What Malloy and others are saying — and I happen to agree — is that while this may be true for the interior of the state, along our outer rim what we’re actually experiencing is 6s worth of sales over 6 days, and in fact an extra 1s of Sunday sales goes to liquor-license holders and governments in Massachusetts, New York, and Rhode Island. With Sunday sales, consumers will no longer have to run for the border. So instead of experiencing 6s over 6 days, Connecticut will see 7s over 7 days, reaping the profits and tax revenues resulting from that extra day of business. Put another way: Sunday sales will actually benefit the very same people who oppose it. The proponents’ calculation, albeit probably exaggerated, concludes s = $500 million.

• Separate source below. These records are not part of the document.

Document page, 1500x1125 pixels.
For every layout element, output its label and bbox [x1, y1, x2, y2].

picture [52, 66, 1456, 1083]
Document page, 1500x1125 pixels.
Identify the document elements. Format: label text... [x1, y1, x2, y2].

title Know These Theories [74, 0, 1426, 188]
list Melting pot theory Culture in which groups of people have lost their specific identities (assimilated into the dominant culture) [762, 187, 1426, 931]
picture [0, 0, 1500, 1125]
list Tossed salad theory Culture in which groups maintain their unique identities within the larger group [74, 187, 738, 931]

Even if supermarkets and box-stores were to offer wine and spirits, what makes the petitioners think they would suddenly sweep their shelves clear of dog biscuits and detergent to stock anything more sophisticated than Yellow Tail and Jack Daniels? Right now, Connecticut supermarkets sell beer six days a week. But shelf space limits the selection to common denominators: Coors, Bud, Corona. Samuel Adams and Sierra Nevada are as artisanal as it gets. BJ’s already offers wine and spirits, but with a like lack of choice; I assume other wholesale clubs are the same. The beer selection at Whole Foods is comparable to a packie but you also pay an extra few bucks per six-pack for the convenience. And you can forget about cider at any of them. Yes, package stores would lose some sales to these markets — just as they already do with beer six days a week. Yet they persevere. Mrs. Kuhl patronizes her favorite shop because of their wine selection and recommendations; I go to another because of its variety of cider. In an America where urchins sold hard lemonade on every street corner, there would still be a niche for stores with diverse inventories staffed by knowledgeable people. It’s called selection and service.

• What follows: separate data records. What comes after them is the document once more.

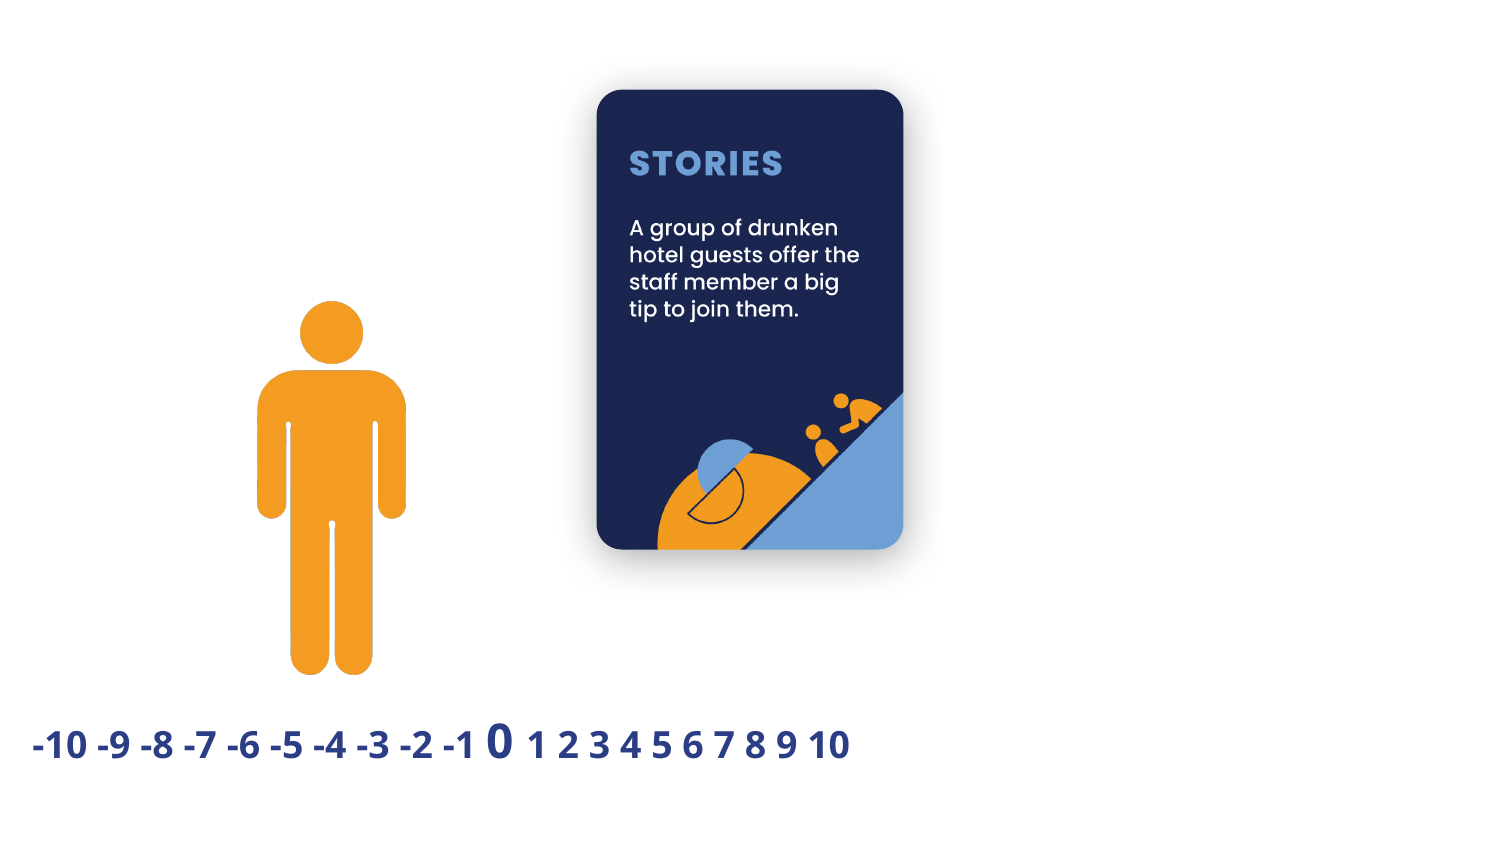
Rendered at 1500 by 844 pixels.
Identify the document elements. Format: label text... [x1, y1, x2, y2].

picture [596, 89, 904, 550]
picture [257, 301, 406, 675]
text_box -10 -9 -8 -7 -6 -5 -4 -3 -2 -1 0 1 2 3 4 5 6 7 8 9 10 [17, 696, 1487, 784]
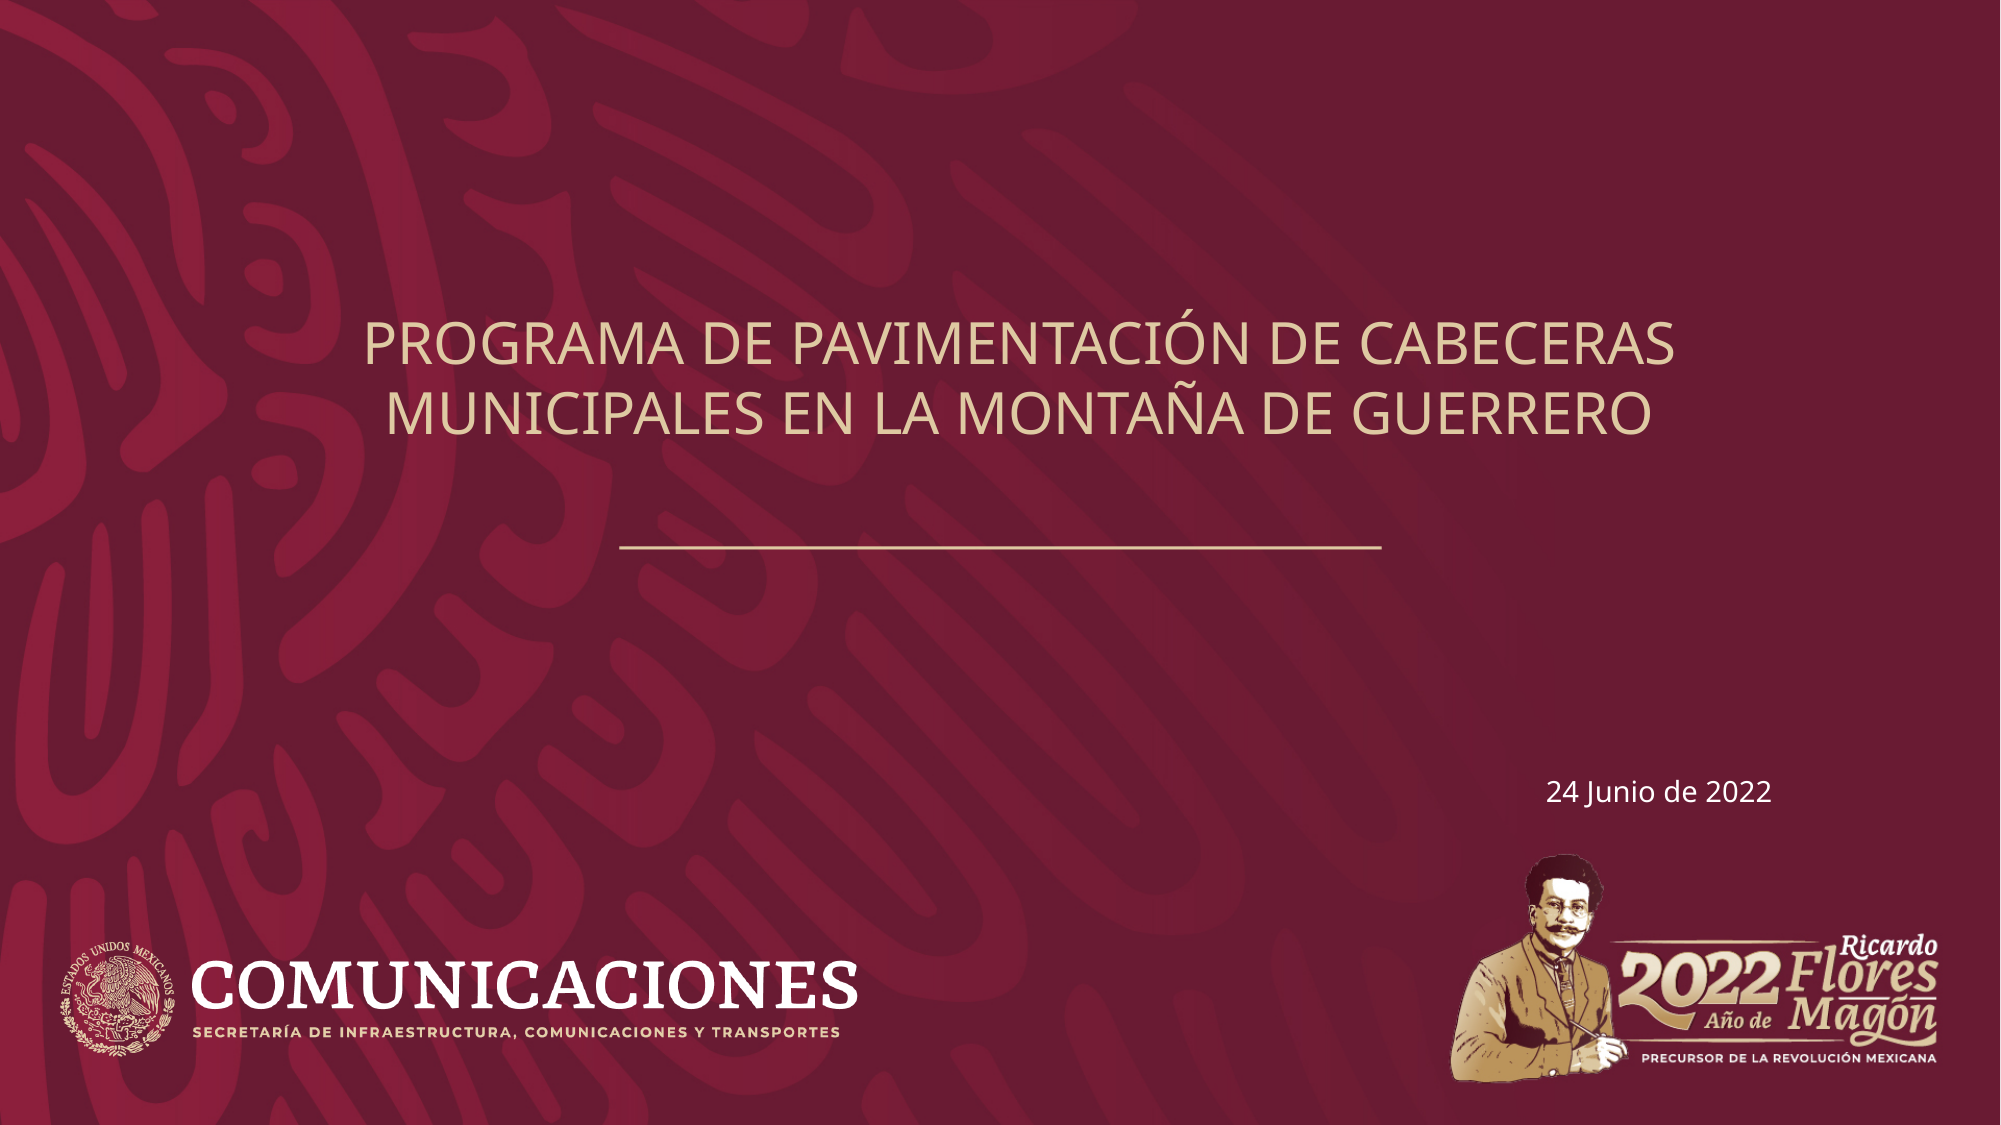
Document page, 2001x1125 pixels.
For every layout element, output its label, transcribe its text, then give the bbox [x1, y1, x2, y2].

text_box PROGRAMA DE PAVIMENTACIÓN DE CABECERAS MUNICIPALES EN LA MONTAÑA DE GUERRERO [316, 304, 1723, 447]
text_box 24 Junio de 2022 [1400, 766, 1918, 816]
picture [0, 0, 2001, 1125]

As it turns out, the Connecticut Package Stores Association suddenly agrees that Sunday sales aren’t the industry death knell they’ve always said they are:
The longtime lobbyist for the package stores, Carroll Hughes, said that Malloy’s far-reaching bill could cause hundreds of package stores to go out of business if all of the proposals are approved by the legislature. By agreeing to support Sunday sales, Hughes said, he would focus on blocking other aspects of the bill that would harm the package store owners.
The CPSA instead wants to stop supermarkets and big-boxes from going full liquor and to limit selling hours for everyone. It’s classic negotiation, Lemon. By making vast demands, Malloy has forced the CPSA to submit to one aspect of the free market in exchange for other protectionist safeguards. All the governor has to do now is concede backwards to what he wanted in the first place.